When Steven Donziger, the lawyer behind the Ecuador fraud against Chevron, was disbarred last year, the New York court cited his “egregious professional misconduct.” Specifically, it called out his “corruption of a court expert and ghostwriting his report, obstruction of justice, witness tampering, and judicial coercion and bribery, which he steadfastly refuses to acknowledge and shows no remorse for.” Here are a few facts he would prefer everyone ignore:
Forgery
Donziger falsified evidence before the trial court in Ecuador to justify a $9.5 billion judgment against Chevron. He and his team forged the report of one of their experts and submitted the falsified report under his name falsely claiming he had found contamination.
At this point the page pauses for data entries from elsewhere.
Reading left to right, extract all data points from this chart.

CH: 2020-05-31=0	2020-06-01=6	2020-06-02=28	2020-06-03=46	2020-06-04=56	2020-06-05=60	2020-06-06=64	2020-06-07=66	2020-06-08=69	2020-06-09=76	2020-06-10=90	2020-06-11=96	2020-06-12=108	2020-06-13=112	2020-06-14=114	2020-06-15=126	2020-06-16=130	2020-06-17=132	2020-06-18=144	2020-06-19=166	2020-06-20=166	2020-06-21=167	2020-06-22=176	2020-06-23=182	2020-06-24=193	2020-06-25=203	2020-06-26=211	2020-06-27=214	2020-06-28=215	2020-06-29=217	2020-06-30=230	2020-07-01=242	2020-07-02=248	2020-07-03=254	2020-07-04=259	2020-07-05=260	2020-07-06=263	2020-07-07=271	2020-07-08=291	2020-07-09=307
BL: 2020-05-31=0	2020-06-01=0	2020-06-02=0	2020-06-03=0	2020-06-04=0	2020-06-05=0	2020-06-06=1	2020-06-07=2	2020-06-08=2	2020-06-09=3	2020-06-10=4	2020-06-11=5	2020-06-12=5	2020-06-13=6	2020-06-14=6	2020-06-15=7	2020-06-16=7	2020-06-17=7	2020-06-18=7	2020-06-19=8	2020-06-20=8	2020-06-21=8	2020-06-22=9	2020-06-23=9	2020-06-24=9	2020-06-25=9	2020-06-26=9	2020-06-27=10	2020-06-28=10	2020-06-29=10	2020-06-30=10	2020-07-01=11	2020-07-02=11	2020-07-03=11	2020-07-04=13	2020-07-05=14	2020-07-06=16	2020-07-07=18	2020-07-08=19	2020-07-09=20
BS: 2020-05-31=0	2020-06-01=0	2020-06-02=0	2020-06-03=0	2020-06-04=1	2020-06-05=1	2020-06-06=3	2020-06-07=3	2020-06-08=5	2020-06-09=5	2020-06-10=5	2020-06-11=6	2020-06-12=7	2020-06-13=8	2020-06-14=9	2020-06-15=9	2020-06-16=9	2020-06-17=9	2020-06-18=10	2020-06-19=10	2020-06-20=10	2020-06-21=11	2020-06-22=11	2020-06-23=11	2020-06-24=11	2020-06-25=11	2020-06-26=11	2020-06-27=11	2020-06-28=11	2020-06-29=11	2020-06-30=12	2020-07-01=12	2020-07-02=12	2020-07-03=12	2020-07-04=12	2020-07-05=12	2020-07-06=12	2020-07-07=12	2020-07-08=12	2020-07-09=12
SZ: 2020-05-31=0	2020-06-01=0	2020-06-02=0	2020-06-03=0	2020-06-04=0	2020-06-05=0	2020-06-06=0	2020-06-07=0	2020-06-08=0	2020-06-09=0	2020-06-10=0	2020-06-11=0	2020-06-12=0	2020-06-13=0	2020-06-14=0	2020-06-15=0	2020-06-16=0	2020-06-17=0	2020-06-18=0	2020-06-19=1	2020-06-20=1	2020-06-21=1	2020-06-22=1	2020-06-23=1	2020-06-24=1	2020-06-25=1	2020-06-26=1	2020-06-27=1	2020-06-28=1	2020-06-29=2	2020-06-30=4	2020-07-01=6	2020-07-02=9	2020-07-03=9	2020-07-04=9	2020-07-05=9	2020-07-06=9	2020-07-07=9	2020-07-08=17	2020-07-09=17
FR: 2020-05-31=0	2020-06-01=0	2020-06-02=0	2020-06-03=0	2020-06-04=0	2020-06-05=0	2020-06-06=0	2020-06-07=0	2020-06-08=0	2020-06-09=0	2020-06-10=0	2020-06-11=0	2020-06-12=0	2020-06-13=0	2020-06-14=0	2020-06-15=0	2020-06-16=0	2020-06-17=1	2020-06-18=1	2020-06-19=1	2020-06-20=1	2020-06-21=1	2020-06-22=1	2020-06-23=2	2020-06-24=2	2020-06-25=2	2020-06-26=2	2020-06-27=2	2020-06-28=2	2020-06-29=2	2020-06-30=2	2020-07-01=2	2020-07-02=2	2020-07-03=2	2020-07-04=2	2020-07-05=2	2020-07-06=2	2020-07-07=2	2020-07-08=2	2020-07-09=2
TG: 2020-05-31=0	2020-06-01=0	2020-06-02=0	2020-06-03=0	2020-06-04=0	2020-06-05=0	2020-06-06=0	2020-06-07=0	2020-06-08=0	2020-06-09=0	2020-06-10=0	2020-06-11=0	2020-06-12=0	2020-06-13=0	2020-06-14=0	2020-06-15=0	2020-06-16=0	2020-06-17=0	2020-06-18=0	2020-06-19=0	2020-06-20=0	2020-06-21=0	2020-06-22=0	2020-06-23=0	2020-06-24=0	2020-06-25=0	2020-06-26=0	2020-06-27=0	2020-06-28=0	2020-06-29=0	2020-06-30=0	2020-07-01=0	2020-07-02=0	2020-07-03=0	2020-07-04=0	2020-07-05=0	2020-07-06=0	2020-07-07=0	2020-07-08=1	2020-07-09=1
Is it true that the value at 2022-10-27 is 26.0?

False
In a sworn testimony, this expert, as well as other scientific experts from his team admitted (here, here, here,and here) that they found no evidence to support environmental claims against the company. They also admitted to ghostwriting the damages report that was submitted to the Ecuador court by a purportedly independent court expert, and which was subsequently used as the basis for the so-called Lago Agrio judgment against Chevron.
Bribery
Donziger engaged in bribery to “win” his Ecuadorian lawsuit against Chevron. Donziger and his team promised a $500,000 bribe to Ecuadorian judge Nicolás Zambrano to rule in their favor and issue a judgment that Donziger’s team wrote. His team also paid a former Ecuadorian judge, Alberto Guerra, $1,000 a month to ghostwrite orders for the court to steer the case in Donziger’s favor. And Donziger’s team secretly paid more than $300,000 to the supposedly independent court expert, Richard Stalin Cabrera Vega, to allow them to write his damages report, which was used as the “technical basis” for the fraudulent judgment against Chevron.
Fraud and Racketeering
Donziger is an adjudicated fraudster and racketeer. The U.S. District Court for the Southern District of New York found he obtained the 2011 Ecuador judgment against Chevron through fraud, bribery, and corruption, committing extortion, wire fraud, money laundering, obstruction of justice, witness tampering and violating the U.S. racketeering statute (RICO) and the Foreign Corrupt Practices Act (FCPA). The court’s March 4, 2014 decision was unanimously affirmed in 2016 by the U.S. Court of Appeals for the Second Circuit. The U.S. Supreme Court refused to review the appellate decision. In a 2014 editorial,The Wall Street Journaldubbed Donziger’s Ecuador scheme “the legal fraud of the century,” calling it “dishonest and corrupt.”
Ecuador Admits the Fraud
After years of denials, Ecuador now admits to Donziger’s fraud and corruption in its courts. In a public filing last year, Ecuadorian ambassador to the U.S., Ivonne Baki, acknowledged that the Lago Agrio judgment is “fraudulent.” Similarly, the District Court of The Hague, in a decision in 2020, confirmed that, “The fraudulent character of the judgment and the proceedings preceding it is common ground” between Chevron and Ecuador.
Multiple Losses
Donziger has lost in every court outside the fraudulent case in Ecuador. Courts in the United States, Argentina, Brazil, Canada, Gibraltar, Holland, and an international tribunal in The Hague have all rejected the fraudulent Ecuadorian judgment against Chevron, confirming its unenforceability in any country that respects the Rule of Law. The arbitral tribunal in The Hague, in a unanimous ruling – including an arbitrator appointed by Ecuador, found that the Ecuadorian judgment violated international law and should not be enforced anywhere in the world.
What clients?
The Unión de Afectados por Texaco (UDAPT), which purports to represent most of the 46 Lago Agrio plaintiffs and all the relevant indigenous communities in the region, fired him as a lawyer, spokesman and representatives and declared him “persona non grata” in Ecuador in 2013. In a press release, UDAPT said its members decided to do this after Donziger failed to explain what he had done with $20 million raised in their name. “Donziger is not authorized to represent them or raise money, and if he does, the communities will disavow any statement or commitment made on their behalf,” the group said. In a draft letter, UDAPT also said they were concerned about reports Donziger would personally receive more than $600 million from the litigation and that he had “acted in his own interest and against the interest of the affected Ecuadorians.” In 2014, one indigenous group, the Waorani, sued Donziger for alleged unjust enrichment, claiming he falsely “represented to the [Ecuadorian] Court that [he] represent[ed]” them. The Waorani said Donziger’s interests in the Ecuador case “lie not in securing the Plaintiffs’ rights and interests in the [Ecuadorian] Judgement, but rather in collecting as much of the judgment as possible” for himself, they said.